I love Great British Bake Off, don’t you? Even if you’ve never seen it (you should), baking is pretty awesome and a favourite past time of mine.

When I was a little girl, my grandmother used to make these darling little gems and keep them in an old Quality Street tin. She’d never offer you a cake, she’d just hold them at hip height and rotate the tin back and forth a few times. If there was a rumble, she concluded, there were fruit cakes, and they were probably good enough to eat. Only then would she remove the lid and offer you a cake. When she passed away in 2011, I made it my personal goal to make these little darlings and serve them in a Quality Street tin at her funeral, just like she would have done if she were there. I later found out that this recipe has been handed down to me by at least five generations!

It’s important to note that this recipe calls for going by sight, not weight. None of us are perfectionists, and in my blood line “about” is a perfectly acceptable unit of measurement. Use scales, but don’t use them too precisely. They are quite a dense cake and definitely aren’t a sponge, but don’t let that put you off.

Oh, and if you have a gas oven rather than an electric oven, then they are much, much better!
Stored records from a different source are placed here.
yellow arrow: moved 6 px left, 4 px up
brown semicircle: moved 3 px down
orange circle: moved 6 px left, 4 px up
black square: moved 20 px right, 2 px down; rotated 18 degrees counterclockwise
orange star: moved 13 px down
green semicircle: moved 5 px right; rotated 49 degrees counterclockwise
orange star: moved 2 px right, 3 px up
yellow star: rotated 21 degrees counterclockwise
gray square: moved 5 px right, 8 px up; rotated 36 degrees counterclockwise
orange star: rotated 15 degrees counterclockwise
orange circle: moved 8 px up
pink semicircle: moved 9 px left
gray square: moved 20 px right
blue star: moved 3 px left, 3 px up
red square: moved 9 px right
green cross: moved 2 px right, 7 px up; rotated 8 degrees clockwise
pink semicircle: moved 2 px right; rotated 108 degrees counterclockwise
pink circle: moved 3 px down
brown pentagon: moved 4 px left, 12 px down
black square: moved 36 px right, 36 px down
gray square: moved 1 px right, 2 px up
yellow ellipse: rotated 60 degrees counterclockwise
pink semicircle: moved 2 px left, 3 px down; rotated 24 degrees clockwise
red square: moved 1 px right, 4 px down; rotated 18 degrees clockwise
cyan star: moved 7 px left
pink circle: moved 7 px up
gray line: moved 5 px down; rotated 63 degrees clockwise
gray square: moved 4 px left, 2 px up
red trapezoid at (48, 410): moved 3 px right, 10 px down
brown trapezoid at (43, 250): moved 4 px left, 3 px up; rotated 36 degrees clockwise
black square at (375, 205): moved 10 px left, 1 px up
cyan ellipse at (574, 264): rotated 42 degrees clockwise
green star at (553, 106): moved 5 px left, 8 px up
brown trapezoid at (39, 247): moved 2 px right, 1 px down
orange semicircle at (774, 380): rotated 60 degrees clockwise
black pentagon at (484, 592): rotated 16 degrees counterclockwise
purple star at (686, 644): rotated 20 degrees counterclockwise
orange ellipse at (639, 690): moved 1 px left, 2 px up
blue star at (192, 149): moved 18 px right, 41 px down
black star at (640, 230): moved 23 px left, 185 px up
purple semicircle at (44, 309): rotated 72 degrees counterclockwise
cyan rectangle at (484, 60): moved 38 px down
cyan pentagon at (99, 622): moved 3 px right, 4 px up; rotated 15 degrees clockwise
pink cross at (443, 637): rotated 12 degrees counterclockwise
For this recipe, you will need:

  • About 8 oz/230g white self-raising flour
  • About 4oz/115g salted butter
  • About 4oz/115g 4oz granulated white sugar
  • 2 free-range eggs
  • A little milk
  • 1-2 handfuls sultanas

You will also need:

  • A large mixing bowl (glass preferred, but not essential)
  • A wooden spoon
  • Kitchen scales
  • A mug
  • A fork
  • A 12-hole muffin tray OR an 8-inch round cake tin
  • 12 muffin cases OR greaseproof paper
  • Wire cooling rack

The Method:

  • Heat the oven on gas mark 5/190 ° C/375 ° F.
  • Line the muffin tray or cake tin with muffin cases or greaseproof paper and set aside.
  • In a large mixing bowl, crumb together the butter, sugar and flour until fine crumbs are formed.
  • Crack the eggs into a mug and whisk well with a fork.
  • Make a well in the crumb mixture and add the eggs and dried fruit. Mix thoroughly to combine all ingredients.
  • The mixture should fall off of the spoon with little effort when raised. If it’s too dry, add a little milk. If it’s too wet, add a little more flour.
  • Beat the mixture for 1-2 minutes to incorporate plenty of air. The cake batter should appear glossy and the sultanas should be covered.
  • Once ready, transfer the mixture and share or spread evenly into your lined cases or tin.
  • Bake the cakes in the middle of the oven for approximately 25 minutes. If a skewer pierced through the top of the cake comes out clean, then your cake is ready.
  • Transfer the baked cake or cakes to a wire cooling rack and allow to cool completely.
  • This cake is best enjoyed with some lovely traditionally English breakfast tea!